The Magic of P3s

Public private partnerships are finding new ways to help municipalities with safety and security planning and goals

Wohlstetter: With tax revenues declining and many competing priorities, cities struggle to put more police officers on the street, and incurring the salary, health care and pension liability that such new hires entail. Video surveillance makes the existing police officers more effective, both in the areas they can cover and the convictions they can deliver. Officer safety is also enhanced, since officers now know more about the situations they are responding to. Budget cuts also force a city to focus on those services which must be delivered by municipal workers (police, for example) and which services can be delivered more cost-effectively by the private sector. Video surveillance is not a core municipal function, but rather a proprietary function best delivered by the private sector.


Q. How and why should integrators get involved in the very beginning of projects? How does this affect their success rate in winning projects?


Farber: Integrators are better acquainted with the most current technological trends and should keep their clients informed of what is available to better address protection of their assets, personnel and customers at the beginning of each project. Membership in a P3 offers a great networking opportunity. Integrators’ clients’ specific security needs should be addressed completely and not be compromised under any circumstances within reason. If a security issue arises or when a criminal act has been perpetrated, the integrator’s expertise and help may be called upon when LE intervenes. This type of involvement can enhance an integrator’s public profile. The success rate in a winning project will be affected by an ethical business approach, superlative customer service and unencumbered dedication to the project from the very beginning. My own CSO experience with upgrading surveillance and access control at several warehouses started with a carte blanche budget from my CEO. Six integrators were interviewed. Four hadn’t the time nor desire to understand my various security challenges. One came in with numbers that could choke a horse and an unreasonable installation time. The integrator to whom the contract was awarded took the time to fully comprehend the pervasive, criminal subculture I needed to eliminate and respected my needs to collaborate with a professional team of skilled technicians and regularly communicate with them whenever an emergency became apparent.

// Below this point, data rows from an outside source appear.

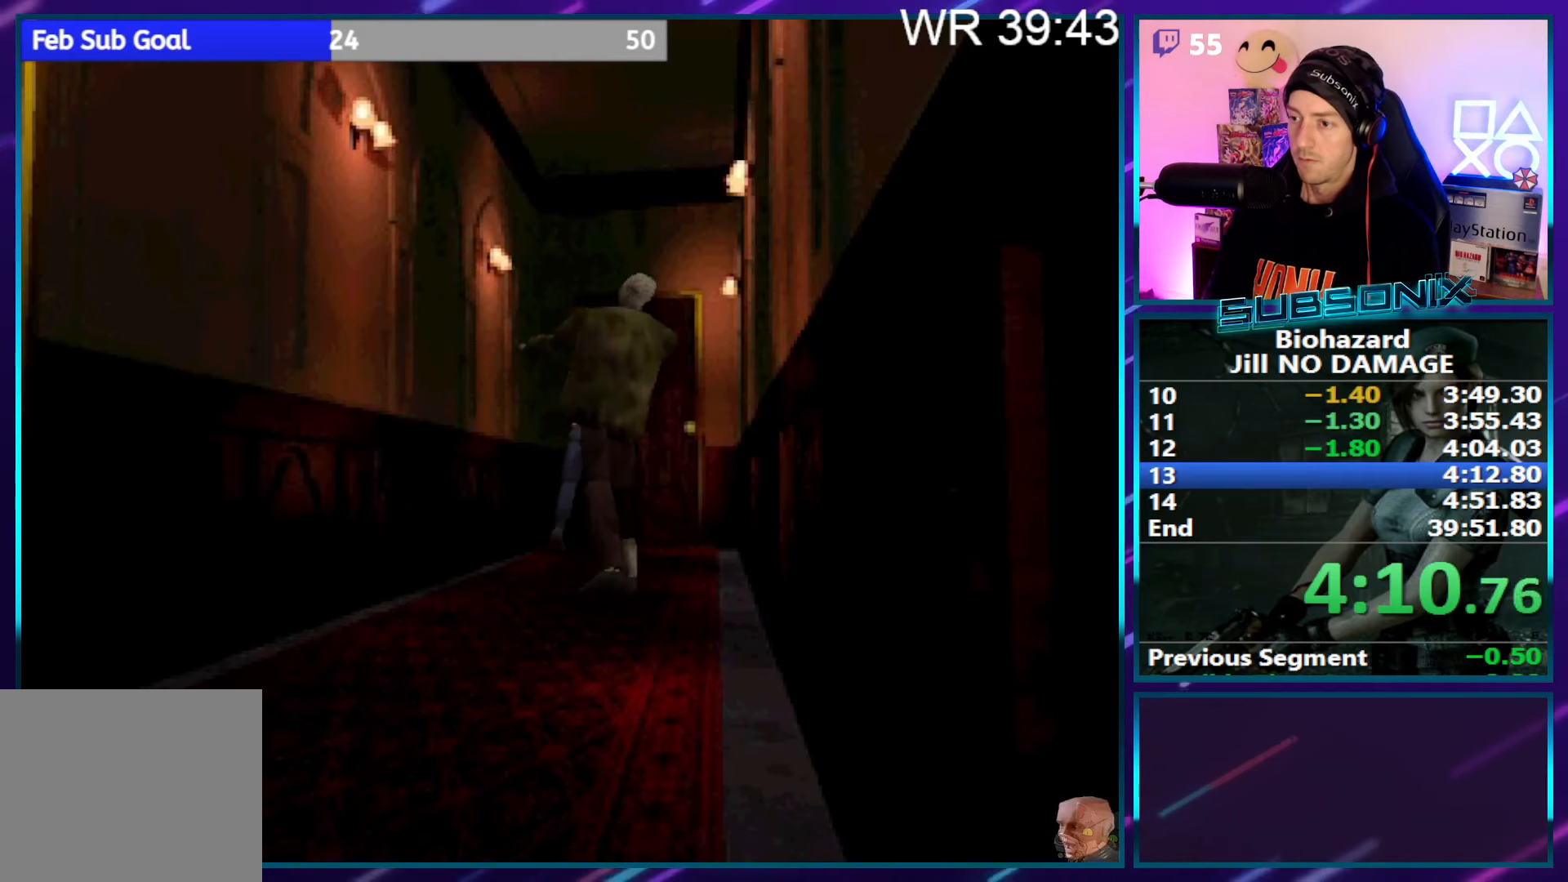
{"buttons": ["CROSS", "SQUARE", "DPAD_UP"], "right_stick": "center", "events": [[34, "CROSS", "up"], [67, "DPAD_RIGHT", "down"], [100, "CROSS", "down"], [134, "DPAD_RIGHT", "up"], [200, "CROSS", "up"], [284, "CROSS", "down"], [384, "CROSS", "up"], [434, "CROSS", "down"]]}
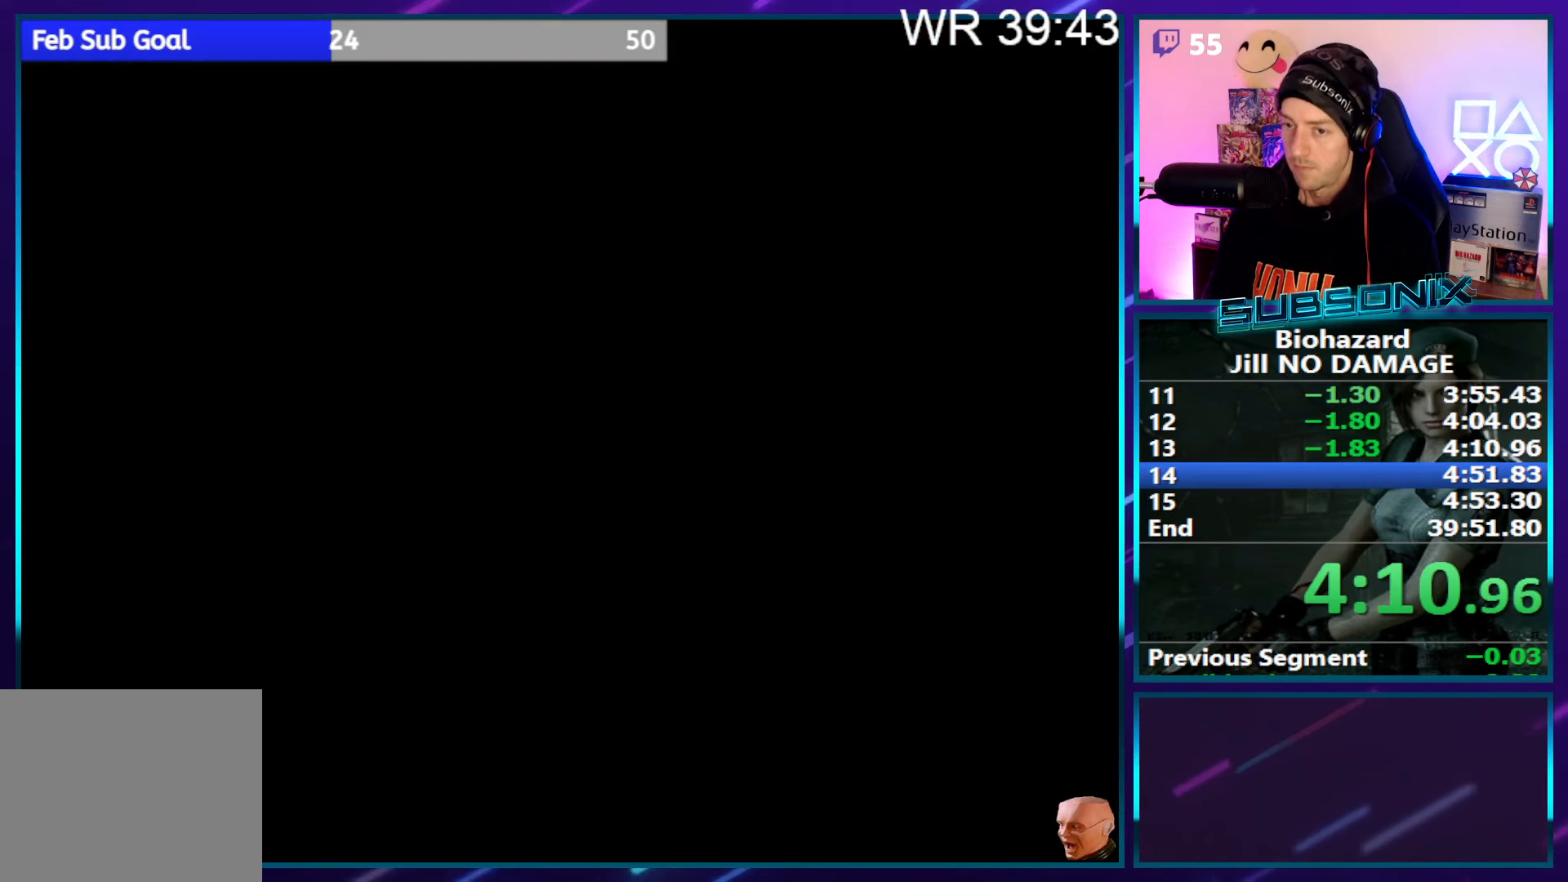
{"buttons": ["CROSS", "SQUARE", "DPAD_UP"], "right_stick": "center", "events": [[34, "CROSS", "up"], [84, "CROSS", "down"], [200, "CROSS", "up"], [234, "CROSS", "down"]]}
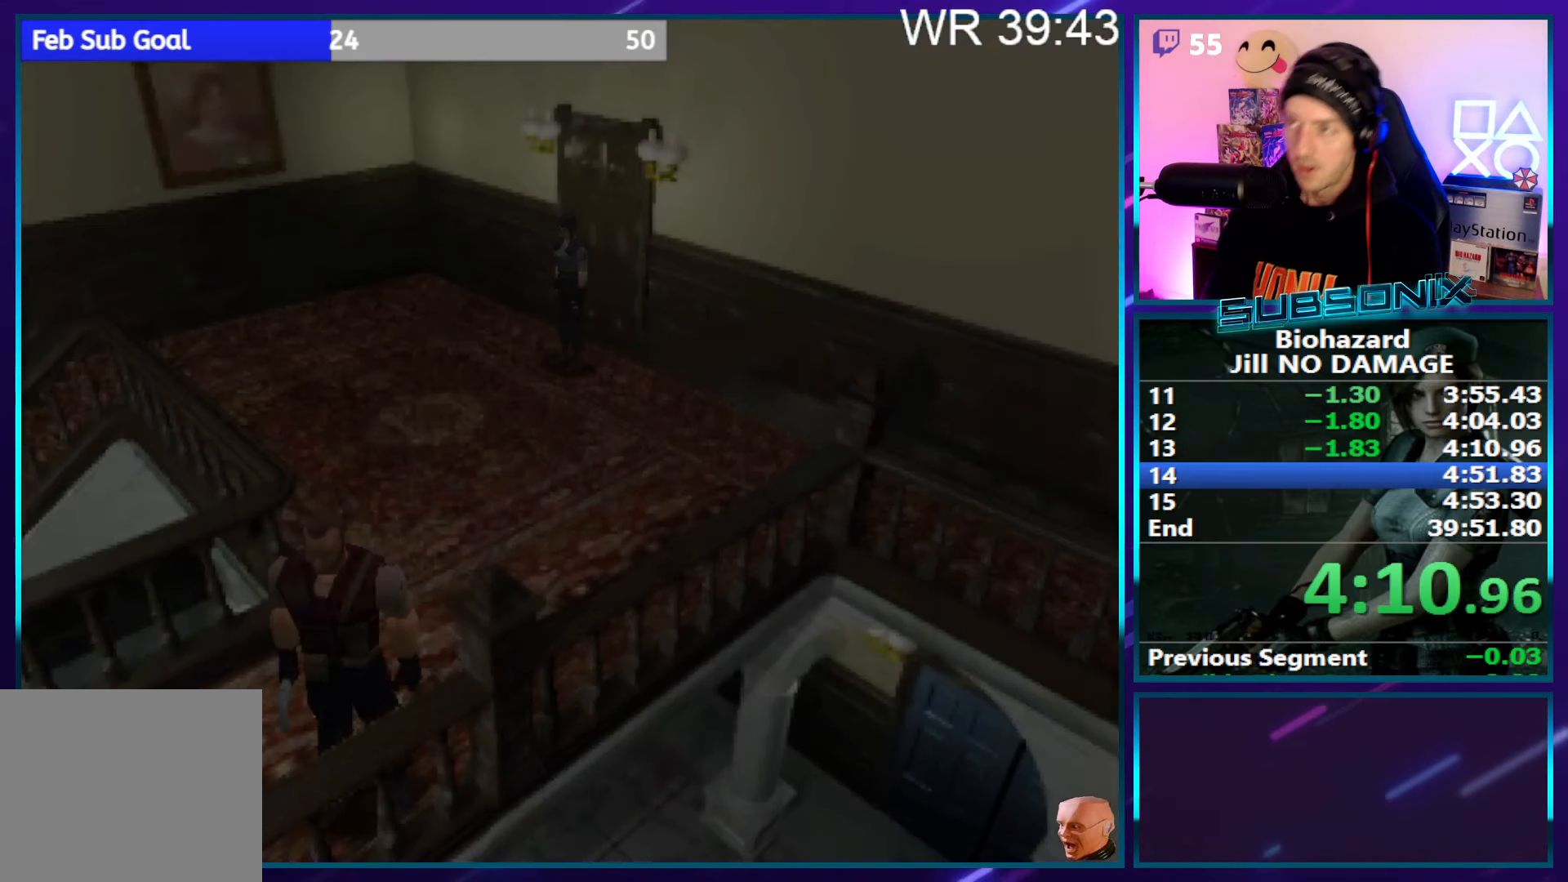
{"buttons": ["CROSS", "SQUARE", "DPAD_UP"], "right_stick": "center", "events": [[84, "CROSS", "up"], [217, "CROSS", "down"]]}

Jules: We all play by certain procurement rules that dictate how early and how much you can be involved in the beginning. The key is to be asking questions about what they are trying to accomplish. Try to find the best solution for them—sometimes it is yours and sometimes it is not. Agencies talk to one another…even more with the development of these partnerships. The more you are open to working with others within the industry, and open to referring agencies on things that are not within your skill-set, the more people will come back to you for the things that are in your niche. Figure what they are trying to accomplish and offer them as many options as possible.

Murphy: I would not tell many integrators how or why they should get in the door early, which is their business. What I would tell them is that if they can bring added value to the table for the community, their security solution will be much more valuable. If you can turn a $500,000 project into a $1.2 million project, then everyone walks away happier.

Wohlstetter: Integrators are realizing that for a city’s video surveillance network to be functional across departmental silos, there must be a full-service team to address legal, policy, engineering and financial issues. As a result, attorneys, public advocacy firms and other professionals are becoming part of full-service proposals from successful integrators


Q. What can we expect to see in the future?


Farber: From a legal perspective, future P3s will research and appropriately comply with whatever legislation and regulations exist. The PS has the know-how and ability to offer more technical, legal and financial expertise such as procurement capital, equity finance, debt finance, as well as how to efficiently manage successful completion of projects. All involved P3 leaders will be familiar with and fully knowledgeable of project specifics that relate to sources of finance, supply agreements, leased operators, retainers, tariffs, etc.

Jules: One word for the future: Collaboration. We are well beyond agencies being on separate islands. We have to get agencies in surrounding areas to talk to one another. It is shocking how often you have agencies next door to one another who don’t even know each other.

Murphy: I expect a big city to jump on the public-private partnership in municipal video surveillance in the near future. It will be the wave of the future in municipal security.